** Opening DOCUMENT SECTION block **
The Iraqi Poet Badr Shakir al-Sayyab
[Note: This is the 21st in a series of translations of selected letters of the noted Iraqi poet Badr Shakir al-Sayyab. For more information on the poet, click here.]
Letter #21
Al-Ma’qil, 9/17/1964
My Brother, Adunis. Dearest Beloved (along with Muhyi al-Din Muhammad). May I be lucky enough to find Muhammad.
O Dearest Friend,
How are you? Correspondence between us has stopped for about nine months now. The two reasons for this are bad luck and my incurable disease. My general health is not bad, but my two paralyzed legs are still the same. My soul is overflowing with poetry, but it is poetry that flows from the fountain of deep pain and dejection, not of delight. Just yesterday, I wrote a poem void of sadness, despair, and pain because our brother, ‘Ali al-Sabti, met with my loved ones in Lebanon and carried joyful news about them to me with a promise that they will send me a letter.
You are the only one among my friends in (Lebanon) whom I did not talk to about this love because I had never met with you except in the company of my wife! How could I have expressed myself to you?! What cured me was that love, not the medicine of that wretched German female doctor (without even a B.A degree or higher). Her love cured me just like the love of the poet, Robert Browning, cured the British poetess of rickets after she suffered from it for twenty years. Our encounter lasted for twenty days or less. Then my wife led me, just like the shepherd leads his sheep, to the ladder of the airplane and then to Iraq. How wretched I am with such a marriage, such a short lived encounter, and such a malignant disease.
‘Ali al-Sabti greets you. My regards to my sister, Khalida, and kisses to Arwad.
Didn’t I hear that you had a baby boy? What did you name him?
I did not date this letter until someone visited me and was able to mail it for me.
[From the book, al-Sayyab’s Letters, by Majid al-Samurra’i, (Beirut: Al-Mu’assasa al-‘Arabiya li-al-dirasat wa-al-Nashr, Second Edition, 1994, p. 243) Translated from the original Arabic and with an introduction by George Nicolas El-Hage, Ph.D., Columbia University.]
** Closing DOCUMENT SECTION block **
** Opening PROVIDED INFORMATION block **
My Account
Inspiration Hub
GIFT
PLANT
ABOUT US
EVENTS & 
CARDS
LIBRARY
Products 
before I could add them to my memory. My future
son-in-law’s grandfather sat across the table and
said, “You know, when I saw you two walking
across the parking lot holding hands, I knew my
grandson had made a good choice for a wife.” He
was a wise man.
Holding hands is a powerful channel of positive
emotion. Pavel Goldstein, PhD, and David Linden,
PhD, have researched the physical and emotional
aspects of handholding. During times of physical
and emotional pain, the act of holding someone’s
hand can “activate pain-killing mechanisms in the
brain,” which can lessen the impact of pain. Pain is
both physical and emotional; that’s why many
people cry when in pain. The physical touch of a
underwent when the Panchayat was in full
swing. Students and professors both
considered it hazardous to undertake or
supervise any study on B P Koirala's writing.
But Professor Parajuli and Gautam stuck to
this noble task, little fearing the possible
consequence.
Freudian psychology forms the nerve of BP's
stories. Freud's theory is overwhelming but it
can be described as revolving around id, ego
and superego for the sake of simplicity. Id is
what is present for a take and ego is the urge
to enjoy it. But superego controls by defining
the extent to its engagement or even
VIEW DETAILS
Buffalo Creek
** Closing PROVIDED INFORMATION block **
(INSTRUCTIONS TO FOLLOW):
In the letter by Badr Shakir al-Sayyab above, how long does the writer say correspondence with Adunis had stopped?

(SOLUTION FOR THIS PROBLEM):
About nine months.